◆ Problem statement ◆
Pick every line with "internet" from the material below.
-------------------------
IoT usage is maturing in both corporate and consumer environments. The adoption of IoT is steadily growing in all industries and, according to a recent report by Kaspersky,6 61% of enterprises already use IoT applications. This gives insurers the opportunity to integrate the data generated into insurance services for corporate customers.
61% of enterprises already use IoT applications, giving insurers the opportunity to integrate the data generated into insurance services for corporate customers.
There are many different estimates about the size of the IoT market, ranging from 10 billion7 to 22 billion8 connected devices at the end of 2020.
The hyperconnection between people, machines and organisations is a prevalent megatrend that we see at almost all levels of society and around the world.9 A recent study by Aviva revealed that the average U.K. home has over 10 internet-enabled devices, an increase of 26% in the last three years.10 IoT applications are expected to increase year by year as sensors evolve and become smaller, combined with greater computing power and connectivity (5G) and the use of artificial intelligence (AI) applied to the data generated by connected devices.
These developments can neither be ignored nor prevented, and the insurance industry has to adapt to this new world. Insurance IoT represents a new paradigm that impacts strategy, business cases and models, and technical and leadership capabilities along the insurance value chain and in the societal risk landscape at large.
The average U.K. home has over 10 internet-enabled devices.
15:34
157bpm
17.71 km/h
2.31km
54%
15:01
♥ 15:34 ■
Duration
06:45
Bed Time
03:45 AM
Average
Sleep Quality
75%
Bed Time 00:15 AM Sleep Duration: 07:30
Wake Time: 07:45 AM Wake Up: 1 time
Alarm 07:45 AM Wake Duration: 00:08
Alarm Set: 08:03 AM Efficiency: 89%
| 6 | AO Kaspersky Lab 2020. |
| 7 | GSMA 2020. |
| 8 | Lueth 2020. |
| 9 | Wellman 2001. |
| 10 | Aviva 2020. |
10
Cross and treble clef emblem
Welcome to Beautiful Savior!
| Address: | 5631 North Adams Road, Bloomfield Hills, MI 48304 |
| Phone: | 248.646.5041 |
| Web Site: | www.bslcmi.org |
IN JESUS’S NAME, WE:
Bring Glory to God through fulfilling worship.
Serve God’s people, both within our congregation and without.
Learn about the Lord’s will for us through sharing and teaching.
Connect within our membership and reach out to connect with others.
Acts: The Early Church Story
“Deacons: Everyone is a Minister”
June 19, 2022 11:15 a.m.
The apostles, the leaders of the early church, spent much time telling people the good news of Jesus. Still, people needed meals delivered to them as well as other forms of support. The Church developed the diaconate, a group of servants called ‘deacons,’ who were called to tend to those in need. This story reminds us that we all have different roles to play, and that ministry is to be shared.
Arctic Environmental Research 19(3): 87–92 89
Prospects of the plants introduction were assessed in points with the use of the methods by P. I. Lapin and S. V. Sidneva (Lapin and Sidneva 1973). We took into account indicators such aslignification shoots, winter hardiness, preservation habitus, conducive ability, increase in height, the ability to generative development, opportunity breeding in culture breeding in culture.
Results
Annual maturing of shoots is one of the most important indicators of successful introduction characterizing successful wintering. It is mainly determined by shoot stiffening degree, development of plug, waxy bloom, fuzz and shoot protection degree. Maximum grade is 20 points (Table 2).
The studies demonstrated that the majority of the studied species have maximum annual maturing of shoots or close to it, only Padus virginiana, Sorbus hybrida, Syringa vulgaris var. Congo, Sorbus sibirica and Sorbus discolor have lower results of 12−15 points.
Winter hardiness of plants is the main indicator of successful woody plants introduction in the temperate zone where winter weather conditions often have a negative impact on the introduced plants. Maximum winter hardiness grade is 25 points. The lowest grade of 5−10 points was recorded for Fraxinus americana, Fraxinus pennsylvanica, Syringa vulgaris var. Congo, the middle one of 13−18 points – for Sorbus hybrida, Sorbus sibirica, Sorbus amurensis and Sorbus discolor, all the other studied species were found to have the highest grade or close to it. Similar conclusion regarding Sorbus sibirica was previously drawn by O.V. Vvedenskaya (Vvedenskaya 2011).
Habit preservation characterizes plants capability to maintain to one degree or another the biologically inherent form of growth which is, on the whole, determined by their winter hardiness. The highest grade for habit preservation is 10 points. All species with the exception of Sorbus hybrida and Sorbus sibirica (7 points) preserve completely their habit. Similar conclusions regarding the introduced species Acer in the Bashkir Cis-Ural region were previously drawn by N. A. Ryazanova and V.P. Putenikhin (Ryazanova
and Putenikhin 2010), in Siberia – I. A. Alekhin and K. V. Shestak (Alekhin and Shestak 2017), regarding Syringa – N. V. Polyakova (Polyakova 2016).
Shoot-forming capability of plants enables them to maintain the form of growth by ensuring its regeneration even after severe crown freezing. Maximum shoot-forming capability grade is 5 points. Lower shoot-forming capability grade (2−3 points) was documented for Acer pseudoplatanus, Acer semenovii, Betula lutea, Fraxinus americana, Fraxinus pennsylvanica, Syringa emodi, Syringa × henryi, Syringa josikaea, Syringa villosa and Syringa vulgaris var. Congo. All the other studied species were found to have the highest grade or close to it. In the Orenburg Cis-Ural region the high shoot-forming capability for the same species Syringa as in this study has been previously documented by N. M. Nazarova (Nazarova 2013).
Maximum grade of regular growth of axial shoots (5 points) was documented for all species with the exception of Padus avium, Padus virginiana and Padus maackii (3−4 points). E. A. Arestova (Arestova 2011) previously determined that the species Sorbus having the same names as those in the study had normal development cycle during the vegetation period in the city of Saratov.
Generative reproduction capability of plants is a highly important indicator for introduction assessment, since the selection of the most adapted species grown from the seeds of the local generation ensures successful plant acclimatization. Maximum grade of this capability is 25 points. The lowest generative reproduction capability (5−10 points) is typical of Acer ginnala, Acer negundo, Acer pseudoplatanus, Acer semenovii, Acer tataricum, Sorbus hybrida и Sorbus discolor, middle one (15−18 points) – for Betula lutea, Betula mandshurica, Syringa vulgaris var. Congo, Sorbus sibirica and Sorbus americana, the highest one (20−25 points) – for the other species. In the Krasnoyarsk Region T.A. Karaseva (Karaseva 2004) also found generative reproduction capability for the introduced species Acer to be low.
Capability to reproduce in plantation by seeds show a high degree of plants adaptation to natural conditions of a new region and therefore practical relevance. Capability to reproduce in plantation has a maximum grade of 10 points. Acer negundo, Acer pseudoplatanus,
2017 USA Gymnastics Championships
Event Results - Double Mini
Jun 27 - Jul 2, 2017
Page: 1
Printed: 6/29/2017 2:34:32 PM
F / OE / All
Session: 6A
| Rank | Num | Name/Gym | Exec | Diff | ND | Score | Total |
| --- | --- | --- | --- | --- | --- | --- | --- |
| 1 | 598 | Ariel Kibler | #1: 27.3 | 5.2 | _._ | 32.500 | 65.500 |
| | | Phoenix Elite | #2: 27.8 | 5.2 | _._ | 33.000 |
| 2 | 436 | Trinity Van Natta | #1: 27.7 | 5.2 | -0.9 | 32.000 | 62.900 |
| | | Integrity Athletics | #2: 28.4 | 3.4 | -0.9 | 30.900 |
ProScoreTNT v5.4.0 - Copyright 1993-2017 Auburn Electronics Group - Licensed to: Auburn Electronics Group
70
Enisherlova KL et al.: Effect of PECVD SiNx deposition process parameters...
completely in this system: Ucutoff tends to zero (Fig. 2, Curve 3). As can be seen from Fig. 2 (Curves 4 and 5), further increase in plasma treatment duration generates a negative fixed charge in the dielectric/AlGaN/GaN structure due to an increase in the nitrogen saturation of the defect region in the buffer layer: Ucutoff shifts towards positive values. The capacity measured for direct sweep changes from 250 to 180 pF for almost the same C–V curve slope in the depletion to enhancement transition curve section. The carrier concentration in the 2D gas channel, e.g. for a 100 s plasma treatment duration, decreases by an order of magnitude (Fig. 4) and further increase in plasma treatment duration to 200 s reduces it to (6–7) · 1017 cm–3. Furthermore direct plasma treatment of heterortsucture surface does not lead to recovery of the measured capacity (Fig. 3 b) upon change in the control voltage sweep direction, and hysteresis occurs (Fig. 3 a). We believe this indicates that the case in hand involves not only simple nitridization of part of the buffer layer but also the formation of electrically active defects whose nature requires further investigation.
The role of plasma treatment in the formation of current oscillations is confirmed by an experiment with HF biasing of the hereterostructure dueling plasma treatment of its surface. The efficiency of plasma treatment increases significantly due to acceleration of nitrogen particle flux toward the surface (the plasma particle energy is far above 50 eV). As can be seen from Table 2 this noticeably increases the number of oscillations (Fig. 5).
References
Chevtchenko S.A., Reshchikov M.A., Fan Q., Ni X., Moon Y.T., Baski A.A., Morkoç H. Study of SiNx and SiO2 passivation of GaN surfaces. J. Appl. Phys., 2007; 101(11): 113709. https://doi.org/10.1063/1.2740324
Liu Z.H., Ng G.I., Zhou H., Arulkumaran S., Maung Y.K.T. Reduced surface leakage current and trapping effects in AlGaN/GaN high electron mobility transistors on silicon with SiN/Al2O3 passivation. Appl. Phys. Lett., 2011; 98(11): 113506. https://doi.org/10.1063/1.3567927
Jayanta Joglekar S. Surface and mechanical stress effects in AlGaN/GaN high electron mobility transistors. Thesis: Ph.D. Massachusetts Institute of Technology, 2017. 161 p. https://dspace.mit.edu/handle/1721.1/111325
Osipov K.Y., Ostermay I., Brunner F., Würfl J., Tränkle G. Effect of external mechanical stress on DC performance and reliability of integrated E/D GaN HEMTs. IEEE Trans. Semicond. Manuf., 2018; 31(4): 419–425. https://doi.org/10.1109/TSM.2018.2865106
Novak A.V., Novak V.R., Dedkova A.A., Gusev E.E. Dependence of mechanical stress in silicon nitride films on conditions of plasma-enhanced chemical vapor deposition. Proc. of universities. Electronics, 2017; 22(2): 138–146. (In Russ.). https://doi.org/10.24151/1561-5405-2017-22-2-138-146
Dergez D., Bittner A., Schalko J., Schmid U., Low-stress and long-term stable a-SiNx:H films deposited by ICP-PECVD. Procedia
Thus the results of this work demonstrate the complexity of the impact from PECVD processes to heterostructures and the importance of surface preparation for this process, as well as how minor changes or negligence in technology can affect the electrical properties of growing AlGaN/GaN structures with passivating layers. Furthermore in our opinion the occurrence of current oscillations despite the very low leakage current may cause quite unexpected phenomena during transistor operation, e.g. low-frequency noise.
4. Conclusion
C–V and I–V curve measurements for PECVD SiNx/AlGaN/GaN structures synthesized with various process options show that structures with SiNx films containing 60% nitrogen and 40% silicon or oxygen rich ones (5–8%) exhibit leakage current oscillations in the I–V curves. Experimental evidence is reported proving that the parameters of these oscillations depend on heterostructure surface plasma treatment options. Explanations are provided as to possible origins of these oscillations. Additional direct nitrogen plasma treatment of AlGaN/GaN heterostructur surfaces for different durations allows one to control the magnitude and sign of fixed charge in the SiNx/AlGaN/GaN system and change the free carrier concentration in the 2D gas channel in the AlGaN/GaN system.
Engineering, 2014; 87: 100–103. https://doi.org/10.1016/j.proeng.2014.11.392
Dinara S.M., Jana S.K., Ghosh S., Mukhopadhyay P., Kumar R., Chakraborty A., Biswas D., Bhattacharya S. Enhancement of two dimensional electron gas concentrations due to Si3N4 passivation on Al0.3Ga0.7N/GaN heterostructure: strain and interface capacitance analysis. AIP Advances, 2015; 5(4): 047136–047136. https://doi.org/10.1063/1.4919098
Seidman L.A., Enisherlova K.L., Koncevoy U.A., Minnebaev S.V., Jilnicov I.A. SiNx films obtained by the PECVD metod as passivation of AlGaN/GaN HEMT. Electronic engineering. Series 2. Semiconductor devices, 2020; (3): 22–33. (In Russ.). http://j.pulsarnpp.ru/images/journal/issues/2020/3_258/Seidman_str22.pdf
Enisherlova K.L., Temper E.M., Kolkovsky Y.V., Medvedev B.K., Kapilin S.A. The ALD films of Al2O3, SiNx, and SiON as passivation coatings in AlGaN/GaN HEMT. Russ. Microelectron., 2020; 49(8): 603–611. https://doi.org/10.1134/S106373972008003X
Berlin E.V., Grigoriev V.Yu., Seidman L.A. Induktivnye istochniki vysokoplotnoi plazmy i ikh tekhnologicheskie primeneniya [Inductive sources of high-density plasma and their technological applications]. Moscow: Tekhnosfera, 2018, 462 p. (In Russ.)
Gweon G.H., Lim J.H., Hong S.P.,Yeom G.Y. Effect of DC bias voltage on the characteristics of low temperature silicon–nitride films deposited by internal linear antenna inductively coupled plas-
-------------------------
◆ Your response ◆
The hyperconnection between people, machines and organisations is a prevalent megatrend that we see at almost all levels of society and around the world.9 A recent study by Aviva revealed that the average U.K. home has over 10 internet-enabled devices, an increase of 26% in the last three years.10 IoT applications are expected to increase year by year as sensors evolve and become smaller, combined with greater computing power and connectivity (5G) and the use of artificial intelligence (AI) applied to the data generated by connected devices.
The average U.K. home has over 10 internet-enabled devices.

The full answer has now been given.